[Brief A]:
Copy the entries word for word, from their first line through the line containing "Measured energy: 5183.3 kWh". Leave the pictures out.
[Brief B]:
Continue the documentation of the extract_marc macro from the point where it stops.
***** Document passage *****
Method: Traject::Macros::Marc21#extract_marc

Defined in:
lib/traject/macros/marc21.rb

#extract_marc(spec, options = {}) ⇒ Object (private)

A macro that will extract data from marc according to a string field/substring specification.

First argument is a string spec suitable for the MarcExtractor, see Traject::MarcExtractor::Spec.

Second arg is optional options, including options valid on MarcExtractor.new, and others. By default, will de-duplicate results, but see :allow_duplicates

  • :allow_duplicates => boolean, default false, if set to true then will avoid de-duplicating the result array (array.uniq!)

  • :separator: (default ' ' (space)), what to use when joining multiple subfield matches from same field. Set to nil to leave them as separate values (which is actually default if only one subfield is given in spec, like 100a). See MarcExtractor docs for more info.

  • :alternate_script: (default true). True, automatically include 'alternate script' MARC 880 linked fields corresponding to matched specifications. false, do not include. :only include only linked 880s corresponding to spec, not base tags.
***** Excerpted data *****
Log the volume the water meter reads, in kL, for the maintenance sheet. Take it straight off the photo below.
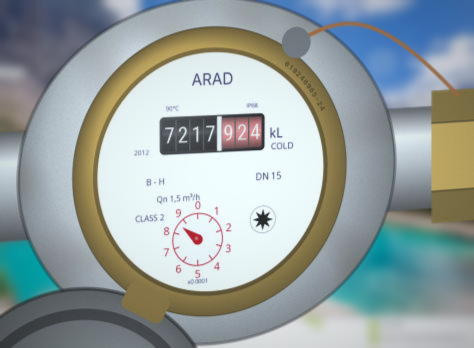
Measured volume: 7217.9248 kL
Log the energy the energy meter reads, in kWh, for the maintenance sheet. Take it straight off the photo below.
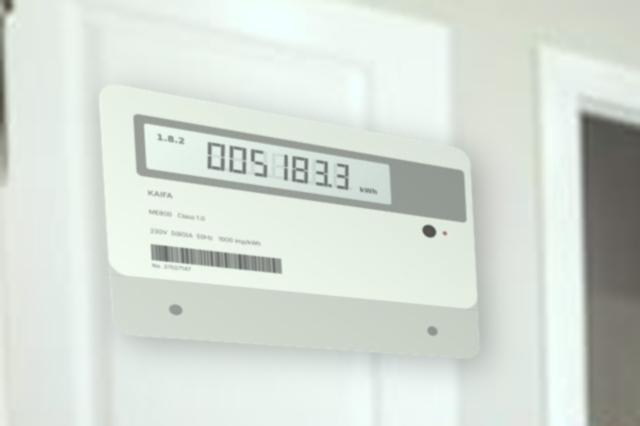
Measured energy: 5183.3 kWh
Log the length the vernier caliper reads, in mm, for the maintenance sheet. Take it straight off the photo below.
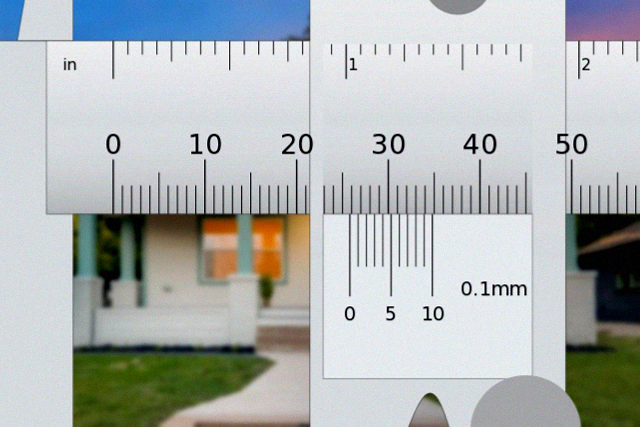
*****
[Answer space A]:
Log the volume the water meter reads, in kL, for the maintenance sheet. Take it straight off the photo below.
Measured volume: 7217.9248 kL
Log the energy the energy meter reads, in kWh, for the maintenance sheet. Take it straight off the photo below.
Measured energy: 5183.3 kWh

[Answer space B]:
Soft-Deprecated options: post-processing transformations

These don't produce a deprecation warning and there is no planned horizon for them to go away, but the alternative of using additional transformation macros (from Traject::Macros::Transformation) composed with extract_marc is recommended.

  • :first => true: take only first value. Instead, use extract_marc(whatever), first_only

  • :translation_map => String: translate with named translation map looked up in load path, uses Tranject::TranslationMap.new(translation_map_arg). Instead, use extract_marc(whatever), translation_map(translation_map_arg)

  • :trim_punctuation => true; trims leading/trailing punctuation using standard algorithms that have shown themselves useful with Marc, using Marc21.trim_punctuation. Instead, use extract_marc(whatever), trim_punctuation

  • :default => String: if otherwise empty, add default value. Instead, use extract_marc(whatever), default("default value")

Examples:

to_field("title"), extract_marc("245abcd"), trim_punctuation
to_field("id"),    extract_marc("001"), first_only
to_field("geo"),   extract_marc("040a", :separator => nil), translation_map("marc040")

If you'd like extract_marc functionality but you're not creating an indexer step, see Traject::Macros::Marc21.extract_marc_from module method.


62
63
64
65
66
67
68
69
70
71
72
73
74
75
76
77
78
79
80
81
82
83
84
85
86
87
88
89
90
91
92
# File 'lib/traject/macros/marc21.rb', line 62

def extract_marc(spec, options = {})

  # Raise an error if there are any invalid options, indicating a
  # misspelled or illegal option, using a string instead of a symbol, etc.

  unless (options.keys - EXTRACT_MARC_VALID_OPTIONS).empty?
    raise RuntimeError.new("Illegal/Unknown argument '#{(options.keys - EXTRACT_MARC_VALID_OPTIONS).join(', ')}' in extract_marc at #{Traject::Util.extract_caller_location(caller.first)}")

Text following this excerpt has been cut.